Benny Urquidez: Right. A checkers player will take two hits to give you one, while a chess player will take none and give you four, five and six. I've survived 23 years holding the title for that reason.
Black Belt: To be proficient at fighting, how often should a martial artist train?
Benny Urquidez: Basically every day.
Black Belt: With not even one day off?
Benny Urquidez: Nope ... well, other than Sunday. Sunday is actually my, should I say, my "junk [food] day."
Black Belt: In your book, you said one day off a week was allowed.
Benny Urquidez: Yeah, so Sunday I usually spend with the family, and if my body craves sugar, I eat sugar. If I crave salt, I eat salt.
Black Belt: Where did you learn that?
Benny Urquidez: I've been blessed, very fortunate, to go around the world and work out with a lot of masters — top people at what they do. I've worked out with all types of people, so I've formulated [a list of] all the do's and don'ts — all the things you can have and all the things you should keep away from.
Black Belt: How long should a workout last?
Benny Urquidez: People can train for three hours and do nothing, and others can train for five minutes and be drenched [with sweat]. So it's not so much how long it is; it's what you put into it.
Black Belt: On the subject of speed vs. strength, would you say one is more important when facing a striker or a grappler?
Benny Urquidez: I'd rather be someone that's real quick and hit you constantly because it's not how hard you hit — it's how right you hit. Also, I can carve; I can snap at you. It's like a whip; damage is done at the end of it. That's what does the tearing, just like a jab. The end of the jab is what tears the face. So I can actually cut you up with my hand just by snapping and tearing at you. If I wanted to knock out a puncher, I would actually use my front hand to jab at his eyebrow and cut the top of it so blood ends up in his face.
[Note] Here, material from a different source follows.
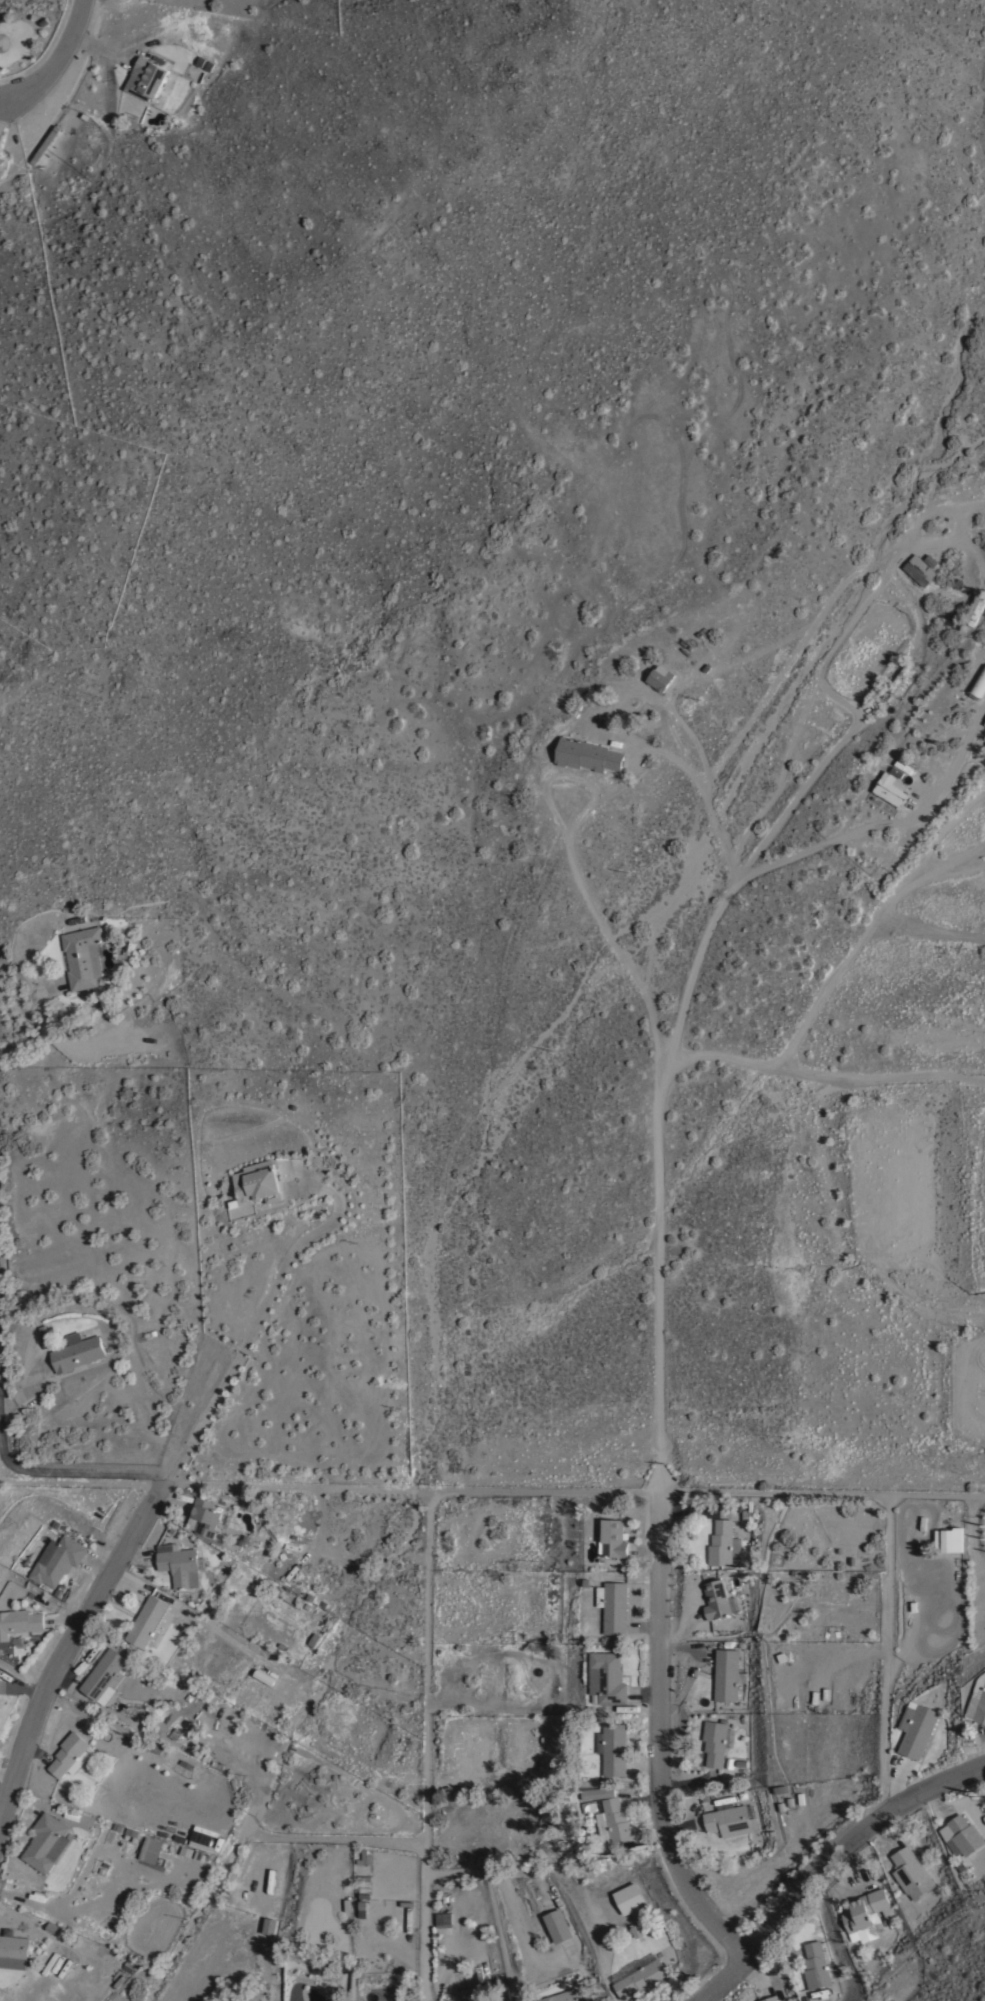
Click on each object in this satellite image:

Black Belt: And then he can't see.
Benny Urquidez: That's it.
Black Belt: Do you approach self-defense and competition differently, or are all the techniques the same?
Benny Urquidez: They're always different. When I jump into the "square jungle," whatever rules they go by [are] what I go by. But on the street, it's a matter of survival, and the fight doesn't end on the ground. It ends when he can't continue.
Black Belt: Who do you think is the best striker and the best grappler ever?
Benny Urquidez: Well, you can forget who is the best grappler — we all know that one right off the bat.
Black Belt: Is Gene LeBell your first choice?
Benny Urquidez: Well, it's not a choice — that's just it. There's no choice. He stands out. He holds the aces when it comes to grappling. As far as a puncher-striker is concerned, there is a pretty good heavyweight, Stan "The Man" Longinidis, an Australian that they call "Thunder from Down Under." He's got a hell of a strike on him.